Although ten years have passed since Kilmer was decided, the decision still impacts and shapes the relationship between landowners and drillers. The Pennsylvania Supreme Court’s flawed reasoning has been wrongfully and dangerously expanded beyond the narrow issue that was actually before the court ( i.e. application of the GMRA). Many drillers now contend that Kilmer has re-written every oil and gas lease in the Commonwealth and that Kilmer allows them to deduct post-production costs regardless of the actual lease language. Nothing can be further from the truth. In reality, the Kilmer opinion did not authorize or expand the ability to deduct post-production costs and did not re-write or change any leases. Nonetheless, the “net-back” method is continually (and wrongfully) used to calculate royalties under the auspices of the “Kilmer Rule”. But, no such rule exists.

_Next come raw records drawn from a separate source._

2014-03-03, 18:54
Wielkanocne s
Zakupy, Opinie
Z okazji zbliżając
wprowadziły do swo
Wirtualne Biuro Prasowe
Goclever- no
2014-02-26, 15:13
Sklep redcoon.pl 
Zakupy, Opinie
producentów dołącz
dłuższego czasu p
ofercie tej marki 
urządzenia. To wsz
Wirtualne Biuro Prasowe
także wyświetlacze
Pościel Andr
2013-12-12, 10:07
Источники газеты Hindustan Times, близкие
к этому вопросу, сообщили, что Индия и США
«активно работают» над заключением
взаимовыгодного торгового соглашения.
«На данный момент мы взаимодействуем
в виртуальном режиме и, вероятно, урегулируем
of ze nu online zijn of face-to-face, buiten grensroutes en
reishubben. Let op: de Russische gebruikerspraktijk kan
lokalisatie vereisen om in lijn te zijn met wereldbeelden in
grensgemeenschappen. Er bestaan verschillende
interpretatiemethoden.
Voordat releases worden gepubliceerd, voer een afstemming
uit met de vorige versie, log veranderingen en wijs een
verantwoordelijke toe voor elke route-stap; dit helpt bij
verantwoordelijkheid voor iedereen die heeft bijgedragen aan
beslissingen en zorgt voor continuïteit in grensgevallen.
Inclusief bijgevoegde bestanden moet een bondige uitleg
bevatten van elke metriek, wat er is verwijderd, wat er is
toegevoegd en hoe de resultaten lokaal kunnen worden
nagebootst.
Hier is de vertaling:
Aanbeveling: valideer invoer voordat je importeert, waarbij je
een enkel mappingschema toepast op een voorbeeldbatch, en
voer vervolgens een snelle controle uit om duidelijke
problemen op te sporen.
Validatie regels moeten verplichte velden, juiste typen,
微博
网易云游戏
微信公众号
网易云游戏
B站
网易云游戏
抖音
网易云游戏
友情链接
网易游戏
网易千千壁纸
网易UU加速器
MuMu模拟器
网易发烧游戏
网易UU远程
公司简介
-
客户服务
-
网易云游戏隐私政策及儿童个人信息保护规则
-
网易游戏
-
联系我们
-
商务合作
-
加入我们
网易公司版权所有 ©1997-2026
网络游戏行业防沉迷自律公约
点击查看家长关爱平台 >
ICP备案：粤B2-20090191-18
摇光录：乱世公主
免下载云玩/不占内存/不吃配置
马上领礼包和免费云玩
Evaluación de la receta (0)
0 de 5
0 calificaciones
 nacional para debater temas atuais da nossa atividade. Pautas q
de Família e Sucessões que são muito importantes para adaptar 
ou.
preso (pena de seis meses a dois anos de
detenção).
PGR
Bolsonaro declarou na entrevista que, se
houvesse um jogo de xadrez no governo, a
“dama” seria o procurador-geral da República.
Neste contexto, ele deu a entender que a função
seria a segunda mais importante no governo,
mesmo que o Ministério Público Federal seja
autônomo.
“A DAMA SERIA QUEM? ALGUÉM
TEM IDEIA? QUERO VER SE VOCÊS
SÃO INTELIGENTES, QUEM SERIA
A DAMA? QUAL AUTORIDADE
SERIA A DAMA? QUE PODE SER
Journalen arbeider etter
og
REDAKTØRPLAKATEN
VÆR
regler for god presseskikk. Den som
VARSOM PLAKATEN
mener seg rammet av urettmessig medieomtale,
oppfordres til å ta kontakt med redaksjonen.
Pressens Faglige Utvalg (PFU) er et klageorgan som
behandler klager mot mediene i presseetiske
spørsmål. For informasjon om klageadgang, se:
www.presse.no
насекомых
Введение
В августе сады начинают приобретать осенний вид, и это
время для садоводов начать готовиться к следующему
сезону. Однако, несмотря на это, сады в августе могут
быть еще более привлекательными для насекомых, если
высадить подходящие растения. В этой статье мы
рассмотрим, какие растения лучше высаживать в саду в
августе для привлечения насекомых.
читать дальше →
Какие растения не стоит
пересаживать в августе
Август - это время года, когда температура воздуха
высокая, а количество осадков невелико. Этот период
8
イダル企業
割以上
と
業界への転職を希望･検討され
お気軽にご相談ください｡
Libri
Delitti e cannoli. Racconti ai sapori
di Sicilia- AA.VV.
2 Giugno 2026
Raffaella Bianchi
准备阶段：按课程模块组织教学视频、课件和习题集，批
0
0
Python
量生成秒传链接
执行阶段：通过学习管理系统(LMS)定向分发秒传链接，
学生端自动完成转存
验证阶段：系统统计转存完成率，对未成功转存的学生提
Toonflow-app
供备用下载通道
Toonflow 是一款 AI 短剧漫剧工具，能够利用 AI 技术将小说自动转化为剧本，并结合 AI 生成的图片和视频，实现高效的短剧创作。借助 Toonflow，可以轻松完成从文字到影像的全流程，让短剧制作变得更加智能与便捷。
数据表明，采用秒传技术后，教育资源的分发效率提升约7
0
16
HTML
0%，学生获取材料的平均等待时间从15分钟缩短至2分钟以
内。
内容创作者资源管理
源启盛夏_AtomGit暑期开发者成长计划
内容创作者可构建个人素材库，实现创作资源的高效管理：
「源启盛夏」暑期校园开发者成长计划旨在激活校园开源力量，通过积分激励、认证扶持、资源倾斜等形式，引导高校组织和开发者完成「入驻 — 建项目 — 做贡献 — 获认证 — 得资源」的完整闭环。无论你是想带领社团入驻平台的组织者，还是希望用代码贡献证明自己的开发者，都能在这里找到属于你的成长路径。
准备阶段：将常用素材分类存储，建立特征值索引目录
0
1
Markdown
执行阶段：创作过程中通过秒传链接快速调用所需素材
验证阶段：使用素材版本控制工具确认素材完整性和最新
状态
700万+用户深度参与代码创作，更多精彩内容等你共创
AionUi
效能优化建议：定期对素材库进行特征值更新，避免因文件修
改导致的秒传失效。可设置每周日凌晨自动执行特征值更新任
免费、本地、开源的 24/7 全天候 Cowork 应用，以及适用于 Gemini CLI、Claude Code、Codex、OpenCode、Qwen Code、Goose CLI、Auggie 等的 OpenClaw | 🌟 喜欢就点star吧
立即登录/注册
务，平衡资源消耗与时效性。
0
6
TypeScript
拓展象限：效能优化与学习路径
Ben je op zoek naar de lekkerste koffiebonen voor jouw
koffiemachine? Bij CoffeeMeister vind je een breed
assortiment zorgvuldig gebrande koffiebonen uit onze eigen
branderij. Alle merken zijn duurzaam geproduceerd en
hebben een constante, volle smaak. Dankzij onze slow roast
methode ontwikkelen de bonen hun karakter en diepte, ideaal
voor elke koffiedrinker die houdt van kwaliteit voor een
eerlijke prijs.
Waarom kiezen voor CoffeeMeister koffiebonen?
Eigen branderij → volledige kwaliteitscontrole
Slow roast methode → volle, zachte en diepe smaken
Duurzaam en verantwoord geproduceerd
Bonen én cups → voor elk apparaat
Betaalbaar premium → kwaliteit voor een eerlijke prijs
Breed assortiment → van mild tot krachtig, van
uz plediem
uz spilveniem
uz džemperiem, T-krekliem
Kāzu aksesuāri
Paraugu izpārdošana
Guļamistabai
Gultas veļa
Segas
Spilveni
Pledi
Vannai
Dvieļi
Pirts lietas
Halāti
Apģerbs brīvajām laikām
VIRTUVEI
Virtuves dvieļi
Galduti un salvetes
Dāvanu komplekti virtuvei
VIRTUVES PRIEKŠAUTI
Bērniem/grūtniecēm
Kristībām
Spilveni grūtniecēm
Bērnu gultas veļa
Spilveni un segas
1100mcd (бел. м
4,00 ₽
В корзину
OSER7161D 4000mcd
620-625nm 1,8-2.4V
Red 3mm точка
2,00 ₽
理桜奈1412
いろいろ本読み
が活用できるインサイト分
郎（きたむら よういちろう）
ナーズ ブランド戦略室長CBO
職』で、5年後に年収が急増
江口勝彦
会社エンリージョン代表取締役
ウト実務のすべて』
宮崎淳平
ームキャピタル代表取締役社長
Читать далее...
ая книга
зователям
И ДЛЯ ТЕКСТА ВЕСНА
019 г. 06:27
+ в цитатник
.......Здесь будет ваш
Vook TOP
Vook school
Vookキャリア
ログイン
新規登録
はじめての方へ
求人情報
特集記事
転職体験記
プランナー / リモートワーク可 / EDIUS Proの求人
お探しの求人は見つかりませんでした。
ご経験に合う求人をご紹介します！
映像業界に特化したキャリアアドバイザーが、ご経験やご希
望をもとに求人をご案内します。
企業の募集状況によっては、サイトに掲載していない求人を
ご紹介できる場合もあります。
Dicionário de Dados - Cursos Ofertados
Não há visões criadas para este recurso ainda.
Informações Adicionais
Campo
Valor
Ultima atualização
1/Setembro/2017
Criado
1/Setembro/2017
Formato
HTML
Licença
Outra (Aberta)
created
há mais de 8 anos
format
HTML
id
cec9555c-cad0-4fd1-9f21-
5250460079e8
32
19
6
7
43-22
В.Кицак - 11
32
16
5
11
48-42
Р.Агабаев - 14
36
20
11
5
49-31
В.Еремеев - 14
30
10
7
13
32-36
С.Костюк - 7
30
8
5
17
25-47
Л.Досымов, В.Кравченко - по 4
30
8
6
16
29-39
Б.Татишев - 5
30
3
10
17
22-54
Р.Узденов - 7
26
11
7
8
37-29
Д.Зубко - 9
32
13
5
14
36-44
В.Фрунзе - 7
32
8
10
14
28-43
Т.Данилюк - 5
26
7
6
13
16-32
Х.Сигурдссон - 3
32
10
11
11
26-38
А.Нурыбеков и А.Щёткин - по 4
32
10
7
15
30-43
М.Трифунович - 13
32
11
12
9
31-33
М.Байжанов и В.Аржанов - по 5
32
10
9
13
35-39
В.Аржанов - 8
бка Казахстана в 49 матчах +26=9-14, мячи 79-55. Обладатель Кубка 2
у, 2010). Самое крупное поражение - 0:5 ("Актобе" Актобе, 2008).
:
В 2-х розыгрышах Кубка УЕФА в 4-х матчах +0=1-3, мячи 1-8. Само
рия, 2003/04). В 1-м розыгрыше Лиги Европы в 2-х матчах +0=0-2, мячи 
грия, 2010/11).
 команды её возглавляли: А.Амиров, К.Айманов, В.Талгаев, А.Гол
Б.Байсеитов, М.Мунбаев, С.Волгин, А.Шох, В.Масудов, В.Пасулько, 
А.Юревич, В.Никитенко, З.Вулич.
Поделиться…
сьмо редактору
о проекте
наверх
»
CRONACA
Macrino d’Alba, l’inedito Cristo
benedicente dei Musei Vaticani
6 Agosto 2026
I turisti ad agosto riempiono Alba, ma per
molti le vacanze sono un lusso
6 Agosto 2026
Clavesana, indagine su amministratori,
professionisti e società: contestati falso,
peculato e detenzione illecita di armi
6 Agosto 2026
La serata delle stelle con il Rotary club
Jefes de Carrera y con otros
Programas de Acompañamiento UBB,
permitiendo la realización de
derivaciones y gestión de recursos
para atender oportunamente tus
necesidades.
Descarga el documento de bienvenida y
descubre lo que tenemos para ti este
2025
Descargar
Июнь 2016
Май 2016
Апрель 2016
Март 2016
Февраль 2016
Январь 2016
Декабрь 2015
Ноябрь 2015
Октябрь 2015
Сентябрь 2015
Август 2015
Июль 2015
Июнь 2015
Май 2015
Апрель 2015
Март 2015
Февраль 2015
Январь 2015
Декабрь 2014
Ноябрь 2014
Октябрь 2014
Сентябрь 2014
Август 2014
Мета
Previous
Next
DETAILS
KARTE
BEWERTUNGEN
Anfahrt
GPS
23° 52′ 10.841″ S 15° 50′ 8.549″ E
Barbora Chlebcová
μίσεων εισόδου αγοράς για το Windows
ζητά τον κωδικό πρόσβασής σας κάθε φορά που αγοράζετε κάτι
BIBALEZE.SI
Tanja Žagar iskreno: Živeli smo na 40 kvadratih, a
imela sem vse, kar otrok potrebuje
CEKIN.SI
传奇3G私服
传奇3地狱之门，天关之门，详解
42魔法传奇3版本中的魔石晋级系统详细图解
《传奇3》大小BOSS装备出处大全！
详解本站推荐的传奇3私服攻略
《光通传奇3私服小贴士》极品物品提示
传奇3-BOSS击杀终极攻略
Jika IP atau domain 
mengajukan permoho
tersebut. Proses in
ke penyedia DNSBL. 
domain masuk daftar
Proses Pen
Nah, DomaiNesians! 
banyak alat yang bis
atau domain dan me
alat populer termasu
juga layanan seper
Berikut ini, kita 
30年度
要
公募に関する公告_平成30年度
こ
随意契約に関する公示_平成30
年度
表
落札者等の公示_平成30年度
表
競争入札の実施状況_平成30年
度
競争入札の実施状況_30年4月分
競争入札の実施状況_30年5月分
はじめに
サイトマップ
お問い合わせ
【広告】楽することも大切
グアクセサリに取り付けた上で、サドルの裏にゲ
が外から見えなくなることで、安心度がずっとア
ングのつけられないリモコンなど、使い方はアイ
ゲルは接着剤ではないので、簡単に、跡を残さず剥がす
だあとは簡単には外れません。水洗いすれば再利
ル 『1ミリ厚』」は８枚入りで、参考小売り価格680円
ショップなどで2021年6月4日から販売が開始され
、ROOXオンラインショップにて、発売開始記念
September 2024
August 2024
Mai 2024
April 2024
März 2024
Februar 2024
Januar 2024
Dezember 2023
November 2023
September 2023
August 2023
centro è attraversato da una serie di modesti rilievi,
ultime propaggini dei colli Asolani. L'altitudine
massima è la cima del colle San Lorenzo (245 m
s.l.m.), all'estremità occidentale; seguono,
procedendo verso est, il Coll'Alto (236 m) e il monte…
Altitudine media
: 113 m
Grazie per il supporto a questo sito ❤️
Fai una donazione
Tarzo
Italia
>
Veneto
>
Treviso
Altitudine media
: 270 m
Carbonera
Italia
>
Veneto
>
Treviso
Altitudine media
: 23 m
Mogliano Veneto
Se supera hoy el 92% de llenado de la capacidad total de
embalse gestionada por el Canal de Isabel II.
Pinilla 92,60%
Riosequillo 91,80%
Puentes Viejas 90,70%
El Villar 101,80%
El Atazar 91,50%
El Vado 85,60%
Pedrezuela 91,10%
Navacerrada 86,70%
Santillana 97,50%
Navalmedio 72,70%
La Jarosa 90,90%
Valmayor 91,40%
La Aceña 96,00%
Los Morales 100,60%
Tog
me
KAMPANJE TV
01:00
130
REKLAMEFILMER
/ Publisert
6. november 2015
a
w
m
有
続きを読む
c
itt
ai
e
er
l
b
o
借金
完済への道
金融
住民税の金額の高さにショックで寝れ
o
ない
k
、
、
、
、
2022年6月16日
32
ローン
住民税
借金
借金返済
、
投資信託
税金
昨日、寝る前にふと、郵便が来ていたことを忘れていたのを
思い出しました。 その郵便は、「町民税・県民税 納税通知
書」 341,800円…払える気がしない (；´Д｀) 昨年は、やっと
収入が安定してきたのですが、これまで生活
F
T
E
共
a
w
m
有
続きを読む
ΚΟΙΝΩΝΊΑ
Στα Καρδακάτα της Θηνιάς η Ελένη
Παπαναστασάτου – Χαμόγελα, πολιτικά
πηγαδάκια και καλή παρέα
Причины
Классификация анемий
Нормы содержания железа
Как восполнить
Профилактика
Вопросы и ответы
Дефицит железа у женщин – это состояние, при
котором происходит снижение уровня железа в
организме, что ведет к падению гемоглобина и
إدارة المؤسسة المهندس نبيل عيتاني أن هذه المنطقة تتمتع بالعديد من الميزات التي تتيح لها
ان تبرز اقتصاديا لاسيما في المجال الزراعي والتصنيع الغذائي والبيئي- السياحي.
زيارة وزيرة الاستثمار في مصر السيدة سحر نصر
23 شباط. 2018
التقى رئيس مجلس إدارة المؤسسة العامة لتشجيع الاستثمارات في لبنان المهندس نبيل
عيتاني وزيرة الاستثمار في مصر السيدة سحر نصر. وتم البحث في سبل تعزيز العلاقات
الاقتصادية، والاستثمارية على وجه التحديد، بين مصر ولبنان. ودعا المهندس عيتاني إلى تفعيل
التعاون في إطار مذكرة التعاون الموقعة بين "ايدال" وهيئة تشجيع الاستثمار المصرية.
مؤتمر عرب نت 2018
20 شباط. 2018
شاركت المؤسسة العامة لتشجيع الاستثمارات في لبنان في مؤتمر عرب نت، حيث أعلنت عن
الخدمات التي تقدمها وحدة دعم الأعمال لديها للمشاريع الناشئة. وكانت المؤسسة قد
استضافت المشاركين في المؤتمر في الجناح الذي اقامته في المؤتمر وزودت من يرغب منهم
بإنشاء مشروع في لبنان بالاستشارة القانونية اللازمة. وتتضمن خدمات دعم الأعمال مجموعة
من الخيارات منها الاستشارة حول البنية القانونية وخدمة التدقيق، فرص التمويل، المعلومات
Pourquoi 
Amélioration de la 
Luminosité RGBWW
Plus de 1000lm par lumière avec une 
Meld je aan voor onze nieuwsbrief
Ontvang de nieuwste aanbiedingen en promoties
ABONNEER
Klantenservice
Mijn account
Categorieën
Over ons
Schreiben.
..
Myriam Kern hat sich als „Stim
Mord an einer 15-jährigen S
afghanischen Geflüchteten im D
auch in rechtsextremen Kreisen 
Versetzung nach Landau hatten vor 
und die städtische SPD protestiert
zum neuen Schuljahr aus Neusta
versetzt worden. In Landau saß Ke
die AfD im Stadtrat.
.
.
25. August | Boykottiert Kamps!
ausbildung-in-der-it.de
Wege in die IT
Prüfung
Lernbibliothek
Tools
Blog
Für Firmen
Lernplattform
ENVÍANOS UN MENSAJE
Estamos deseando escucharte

The Kilmer decision and its strained (and flawed) reasoning shows why it is necessary for courts, royalty owners and drillers to evaluate each lease based on the actual terms of that particular oil and gas lease. The idea that Kilmer created a “one size fits all” approach to post-production costs was correctly rejected by the federal district court in Marburger v. XTO Energy ( No. 15-190, W.D. Pa. January 26 2016) and the authors submit that the rationale espoused by the Marburger opinion should guide future courts when confronted with the fallacy of a “Kilmer Rule” argument. The Marburger court rejected XTO’s effort to superimpose the “Kilmer Rule” onto each and every lease holding that “[X]TO has failed to show that Kilmer forecloses ( a deduction challenge) when the leases do not specify the method for calculating royalties…” If the relationship between the landowner and the driller is governed by the lease contract, then the lease contract alone should dictate how the royalty is calculated and paid. If you are a landowner, take a look at your lease and your royalty statement. If post-production costs are being deducted and the lease does not authorize or allow those deductions, an improper and expansive reading of Kilmer may be the reason.